[EXCERPTED PASSAGE]
[BEGIN]
After the fall of the last reigning emperor of the Julio-Claudian dynasty, Nero, Rome was uneventful through the years of 69–96AD in comparison to the preceding years. The Empire saw Galba, Otho, Vitellius, and Vespasian rule under what was known as the Year of the Four Emperors.

Vespasian stayed in rulership until 79AD and then his son, Domitian, came into power. During his reign, there was a diligent officer, Nerva, who was positioned to rise to power and launch a new era of Good Emperors under what was the Nerva-Antonine Dynasty.

The Five Good Emperors

After the death of Domitian, the empire was on its way to restoration and into the hands of wise and generous rulers. The “five good emperors,” as they are commonly referred to, were Nerva, Trajan, and Hadrian (who were related to one another only by adoption), and the two Antonines, Antoninus Pius and ever beloved, Marcus Aurelius. The period of general prosperity which began under Vespasian continued under these emperors. It is during this time that Roman civilization was at its best, its highest stage of development.

Statue of Roman Emperor Nerva

Nerva held a number of official positions under various emperors during both the Julio-Claudian and Flavian dynasties, helping Emperor Nero suppress the Piso Conspiracy in 65 CE (receiving special honors, the ornamenta triumphalia) and serving as co-consul under both Vespasian and Domitian. Having this experience was the perfect element to bring him into power to make him a good ruler for the people who were subjected to decades of tyranny.

Marcus Cocceius “Nerva” Caesar Augustus — Reigning (A.D. 96–98)

Marcus Cocceius Nerva Caesar Augustus was declared Emperor by the Senate on September 18th, 96 after the assassination of Domitian. Ending the Flavian dynasty.

Upon coming into power, Nerva had a lot to repair within the empire. Within the brief time that he sat upon the throne, he could do little except to remedy the wrongs of his predecessor. He forbade the practice of delation, recalled the exiles of Domitian, relieved the people from high taxes and was tolerant to the Christians. Something that hadn’t happened in quite some time as Christians were tortured at the hands of his predecessors. His wise and just reign has long been acknowledged and praised by historians. In order to prevent any trouble at his death, he adopted Trajan as his successor and gave him a place in the government.

One of the characteristic features of Nerva’ s brief reign was his attempt to relieve the poor. His first order of business was to purchase large lots of land from the wealthy landlords and let them out to citizens in need. It is noteworthy that he submitted this law to the assembly of the people. Next, he showed his great interest in the cause of public education. He set apart a certain fund, the interest of which was used to educate the children of poor citizens. His interest in caring for the impoverished and uneducated set the tone for his successors who carried on serving those less fortunate populations of subjects.
[END]
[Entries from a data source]
[BEGIN]
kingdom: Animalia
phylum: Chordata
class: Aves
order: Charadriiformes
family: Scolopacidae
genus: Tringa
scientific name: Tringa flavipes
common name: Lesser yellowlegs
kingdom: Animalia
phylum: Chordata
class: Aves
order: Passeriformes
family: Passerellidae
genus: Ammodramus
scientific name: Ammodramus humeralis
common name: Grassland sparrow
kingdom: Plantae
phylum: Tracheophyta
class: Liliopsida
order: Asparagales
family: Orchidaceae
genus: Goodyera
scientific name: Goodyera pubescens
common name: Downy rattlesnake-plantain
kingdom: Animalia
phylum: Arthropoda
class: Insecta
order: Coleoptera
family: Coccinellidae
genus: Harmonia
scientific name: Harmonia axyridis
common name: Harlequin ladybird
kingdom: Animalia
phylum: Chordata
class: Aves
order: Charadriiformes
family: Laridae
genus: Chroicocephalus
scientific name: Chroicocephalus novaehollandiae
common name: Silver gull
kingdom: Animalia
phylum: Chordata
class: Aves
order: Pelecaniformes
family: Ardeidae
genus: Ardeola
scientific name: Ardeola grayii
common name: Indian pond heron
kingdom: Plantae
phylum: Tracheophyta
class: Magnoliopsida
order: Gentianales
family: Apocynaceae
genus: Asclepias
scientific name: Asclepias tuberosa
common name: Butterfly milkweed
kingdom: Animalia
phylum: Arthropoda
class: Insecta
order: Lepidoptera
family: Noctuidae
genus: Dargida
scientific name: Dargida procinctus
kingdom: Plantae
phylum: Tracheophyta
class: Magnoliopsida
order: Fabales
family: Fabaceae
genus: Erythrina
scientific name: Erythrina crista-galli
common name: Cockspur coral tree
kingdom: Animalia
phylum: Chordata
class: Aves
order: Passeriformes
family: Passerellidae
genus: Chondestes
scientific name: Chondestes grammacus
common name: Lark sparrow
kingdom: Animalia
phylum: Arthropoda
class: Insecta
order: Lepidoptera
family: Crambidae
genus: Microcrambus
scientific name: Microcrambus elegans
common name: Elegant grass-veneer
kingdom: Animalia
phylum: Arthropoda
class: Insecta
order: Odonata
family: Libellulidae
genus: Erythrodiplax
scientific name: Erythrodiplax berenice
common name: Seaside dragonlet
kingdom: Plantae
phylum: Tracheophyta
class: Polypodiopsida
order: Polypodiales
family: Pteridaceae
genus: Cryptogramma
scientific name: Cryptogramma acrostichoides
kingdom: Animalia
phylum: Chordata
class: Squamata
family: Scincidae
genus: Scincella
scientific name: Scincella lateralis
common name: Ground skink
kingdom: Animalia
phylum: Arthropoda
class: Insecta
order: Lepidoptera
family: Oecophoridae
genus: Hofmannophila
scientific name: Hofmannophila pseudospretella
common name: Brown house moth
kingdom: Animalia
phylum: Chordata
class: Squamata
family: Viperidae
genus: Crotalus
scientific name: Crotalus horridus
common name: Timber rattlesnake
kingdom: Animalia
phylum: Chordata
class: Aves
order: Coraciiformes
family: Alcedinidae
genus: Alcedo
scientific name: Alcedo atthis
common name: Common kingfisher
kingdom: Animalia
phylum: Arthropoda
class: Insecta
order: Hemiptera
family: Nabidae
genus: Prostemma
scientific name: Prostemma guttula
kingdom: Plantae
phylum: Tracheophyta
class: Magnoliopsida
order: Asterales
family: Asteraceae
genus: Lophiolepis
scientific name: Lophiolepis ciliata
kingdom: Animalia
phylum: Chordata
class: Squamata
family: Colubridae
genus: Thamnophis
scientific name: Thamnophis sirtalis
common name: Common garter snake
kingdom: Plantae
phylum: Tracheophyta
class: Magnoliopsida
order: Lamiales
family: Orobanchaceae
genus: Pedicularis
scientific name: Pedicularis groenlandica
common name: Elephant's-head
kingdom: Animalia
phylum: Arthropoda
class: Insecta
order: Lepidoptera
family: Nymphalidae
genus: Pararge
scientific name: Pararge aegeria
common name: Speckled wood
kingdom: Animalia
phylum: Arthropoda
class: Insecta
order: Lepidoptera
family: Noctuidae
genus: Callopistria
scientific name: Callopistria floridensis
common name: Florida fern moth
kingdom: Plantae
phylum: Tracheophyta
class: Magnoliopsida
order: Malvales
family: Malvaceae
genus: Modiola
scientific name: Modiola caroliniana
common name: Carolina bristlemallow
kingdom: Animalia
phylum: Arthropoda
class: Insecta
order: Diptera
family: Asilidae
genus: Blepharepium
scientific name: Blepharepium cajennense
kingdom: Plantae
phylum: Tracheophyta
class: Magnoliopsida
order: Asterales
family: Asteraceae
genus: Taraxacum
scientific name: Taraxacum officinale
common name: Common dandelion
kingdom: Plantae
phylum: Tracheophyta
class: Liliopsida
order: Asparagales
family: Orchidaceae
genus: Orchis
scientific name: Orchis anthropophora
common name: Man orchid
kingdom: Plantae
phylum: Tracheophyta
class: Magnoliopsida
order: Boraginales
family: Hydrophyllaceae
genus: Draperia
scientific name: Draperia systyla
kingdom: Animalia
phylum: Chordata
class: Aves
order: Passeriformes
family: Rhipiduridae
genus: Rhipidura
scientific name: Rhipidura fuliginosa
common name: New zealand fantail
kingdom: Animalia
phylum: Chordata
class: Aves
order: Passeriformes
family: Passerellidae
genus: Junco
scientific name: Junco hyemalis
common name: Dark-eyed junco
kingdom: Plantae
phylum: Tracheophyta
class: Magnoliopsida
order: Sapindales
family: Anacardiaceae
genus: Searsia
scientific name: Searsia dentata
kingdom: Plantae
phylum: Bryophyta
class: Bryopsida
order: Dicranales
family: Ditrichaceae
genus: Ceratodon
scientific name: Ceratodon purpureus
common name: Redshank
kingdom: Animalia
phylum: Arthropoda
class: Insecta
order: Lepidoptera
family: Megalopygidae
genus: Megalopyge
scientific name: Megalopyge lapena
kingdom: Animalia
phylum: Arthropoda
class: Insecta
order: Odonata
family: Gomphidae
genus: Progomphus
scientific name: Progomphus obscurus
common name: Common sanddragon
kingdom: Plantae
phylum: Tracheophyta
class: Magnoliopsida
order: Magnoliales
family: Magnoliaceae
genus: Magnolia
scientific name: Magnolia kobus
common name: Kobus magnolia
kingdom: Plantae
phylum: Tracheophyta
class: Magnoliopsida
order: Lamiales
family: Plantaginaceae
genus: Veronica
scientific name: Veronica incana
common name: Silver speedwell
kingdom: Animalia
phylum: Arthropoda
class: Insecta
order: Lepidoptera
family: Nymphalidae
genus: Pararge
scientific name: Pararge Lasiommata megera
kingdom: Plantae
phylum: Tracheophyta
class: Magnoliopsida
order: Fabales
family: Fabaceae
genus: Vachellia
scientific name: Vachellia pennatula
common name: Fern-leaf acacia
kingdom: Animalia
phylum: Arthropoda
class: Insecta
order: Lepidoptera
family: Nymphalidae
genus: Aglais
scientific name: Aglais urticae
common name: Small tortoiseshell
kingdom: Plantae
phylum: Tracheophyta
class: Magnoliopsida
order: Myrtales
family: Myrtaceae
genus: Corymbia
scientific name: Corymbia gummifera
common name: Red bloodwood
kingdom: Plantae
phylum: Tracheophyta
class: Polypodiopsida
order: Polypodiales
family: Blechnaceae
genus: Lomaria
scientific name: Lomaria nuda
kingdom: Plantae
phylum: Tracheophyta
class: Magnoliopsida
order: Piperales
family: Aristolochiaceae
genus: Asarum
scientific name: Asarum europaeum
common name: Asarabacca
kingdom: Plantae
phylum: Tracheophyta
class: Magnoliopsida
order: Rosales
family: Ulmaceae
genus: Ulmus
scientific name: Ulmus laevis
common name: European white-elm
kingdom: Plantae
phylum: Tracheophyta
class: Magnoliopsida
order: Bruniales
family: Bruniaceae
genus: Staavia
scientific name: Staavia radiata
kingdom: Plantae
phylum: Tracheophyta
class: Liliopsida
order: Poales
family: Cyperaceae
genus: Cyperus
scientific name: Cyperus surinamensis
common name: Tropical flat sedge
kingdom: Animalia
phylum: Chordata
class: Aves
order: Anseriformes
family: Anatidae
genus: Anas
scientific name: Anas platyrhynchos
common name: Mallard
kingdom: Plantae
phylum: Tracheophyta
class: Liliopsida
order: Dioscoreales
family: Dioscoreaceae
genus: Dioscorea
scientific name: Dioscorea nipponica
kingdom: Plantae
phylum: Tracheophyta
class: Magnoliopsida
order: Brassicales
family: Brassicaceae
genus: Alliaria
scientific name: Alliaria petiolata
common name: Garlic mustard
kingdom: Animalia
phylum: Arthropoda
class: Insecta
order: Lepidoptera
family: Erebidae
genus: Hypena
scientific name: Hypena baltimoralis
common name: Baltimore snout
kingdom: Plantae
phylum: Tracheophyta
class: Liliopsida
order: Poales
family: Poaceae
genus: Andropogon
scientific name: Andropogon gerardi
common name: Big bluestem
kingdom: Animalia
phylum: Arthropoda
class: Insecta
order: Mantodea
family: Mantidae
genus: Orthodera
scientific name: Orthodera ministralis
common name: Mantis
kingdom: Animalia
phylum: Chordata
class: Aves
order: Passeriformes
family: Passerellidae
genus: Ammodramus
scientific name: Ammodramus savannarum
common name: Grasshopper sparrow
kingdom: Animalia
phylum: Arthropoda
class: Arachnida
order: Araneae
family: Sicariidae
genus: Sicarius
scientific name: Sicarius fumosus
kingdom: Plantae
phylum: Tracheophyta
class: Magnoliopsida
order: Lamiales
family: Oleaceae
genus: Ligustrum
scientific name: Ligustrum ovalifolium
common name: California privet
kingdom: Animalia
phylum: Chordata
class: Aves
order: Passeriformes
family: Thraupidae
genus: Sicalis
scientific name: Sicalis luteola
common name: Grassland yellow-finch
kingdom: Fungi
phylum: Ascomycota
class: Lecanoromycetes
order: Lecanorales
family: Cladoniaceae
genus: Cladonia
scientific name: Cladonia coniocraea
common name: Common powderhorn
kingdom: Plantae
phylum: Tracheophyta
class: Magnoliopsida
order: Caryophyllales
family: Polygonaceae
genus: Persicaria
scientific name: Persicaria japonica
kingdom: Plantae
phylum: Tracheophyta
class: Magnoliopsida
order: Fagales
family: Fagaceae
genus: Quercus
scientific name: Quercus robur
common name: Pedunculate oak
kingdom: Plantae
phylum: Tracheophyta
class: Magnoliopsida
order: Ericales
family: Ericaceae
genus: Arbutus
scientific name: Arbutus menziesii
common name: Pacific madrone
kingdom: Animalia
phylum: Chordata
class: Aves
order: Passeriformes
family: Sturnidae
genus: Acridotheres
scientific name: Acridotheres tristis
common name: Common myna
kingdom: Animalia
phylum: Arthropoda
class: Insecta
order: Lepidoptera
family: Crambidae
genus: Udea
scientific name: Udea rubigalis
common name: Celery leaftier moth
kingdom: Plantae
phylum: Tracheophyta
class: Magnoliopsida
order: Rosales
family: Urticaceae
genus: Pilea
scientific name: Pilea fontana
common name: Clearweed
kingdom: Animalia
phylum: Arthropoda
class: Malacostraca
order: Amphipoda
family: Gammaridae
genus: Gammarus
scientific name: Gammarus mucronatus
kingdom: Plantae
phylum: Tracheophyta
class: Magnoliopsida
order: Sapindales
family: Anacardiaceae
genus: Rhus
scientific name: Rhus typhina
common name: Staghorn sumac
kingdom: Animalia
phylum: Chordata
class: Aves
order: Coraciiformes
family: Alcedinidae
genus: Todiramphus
[END]
[PROBLEMS AND TASKS]
A: In the passage on the Five Good Emperors, on what date did the Senate declare Nerva emperor?
B: Summarize the passage on the Five Good Emperors in two sentences.
C: Write the next part of the passage on the Five Good Emperors, picking up after its final sentence.

[FINAL RESULTS]
A: September 18th, 96

B: After Domitian's death, the empire passed to the "five good emperors" (Nerva, Trajan, Hadrian, Antoninus Pius and Marcus Aurelius), under whom Roman civilization reached its highest stage of development. Declared emperor by the Senate in 96, Nerva remedied his predecessor's wrongs, relieved the poor, funded the education of poor citizens' children, and adopted Trajan as his successor.

C:
Education among the Romans, though not usually endowed by the state, was very general and was highly appreciated. Its main features were derived from the Greeks. It was intended to develop all the mental powers and to train a man for public life. Children began to attend school at six or seven years of age. The elementary studies were reading, writing, and arithmetic. The children were inspired to learn the alphabet by playing with pieces of ivory with the letters marked upon them. They were taught writing by a copy, set upon their tablets; and arithmetic by means of the calculating board (abacus) and counters (calculi). The higher education comprised what was called the liberal arts (artes liberales), including the Latin and Greek languages, colloquialisms, composition, and oratory. Philosophy also played a huge role in the development of mentality and morality. An important part of education consisted in public recitals and declamations, which were intended to train young men for the forum, and which were often held in the temples. The state sometimes patronized education, as we have already seen in the case of Nerva himself.

Nerva suffered a stroke during a private meeting. Shortly thereafter he was struck by a fever and died at his villa in the Gardens of Sallust, on January 28th of 98 A.D. He was deified by the Senate, and his ashes were placed in the Mausoleum of Augustus. He was the last Roman emperor to be interred.

Statue of Roman Emperor Trajan

Imperator Caesar Nerva Traianus “Trajan” Divi Nervae Filius Augustus — Reigning (A.D. 98–117)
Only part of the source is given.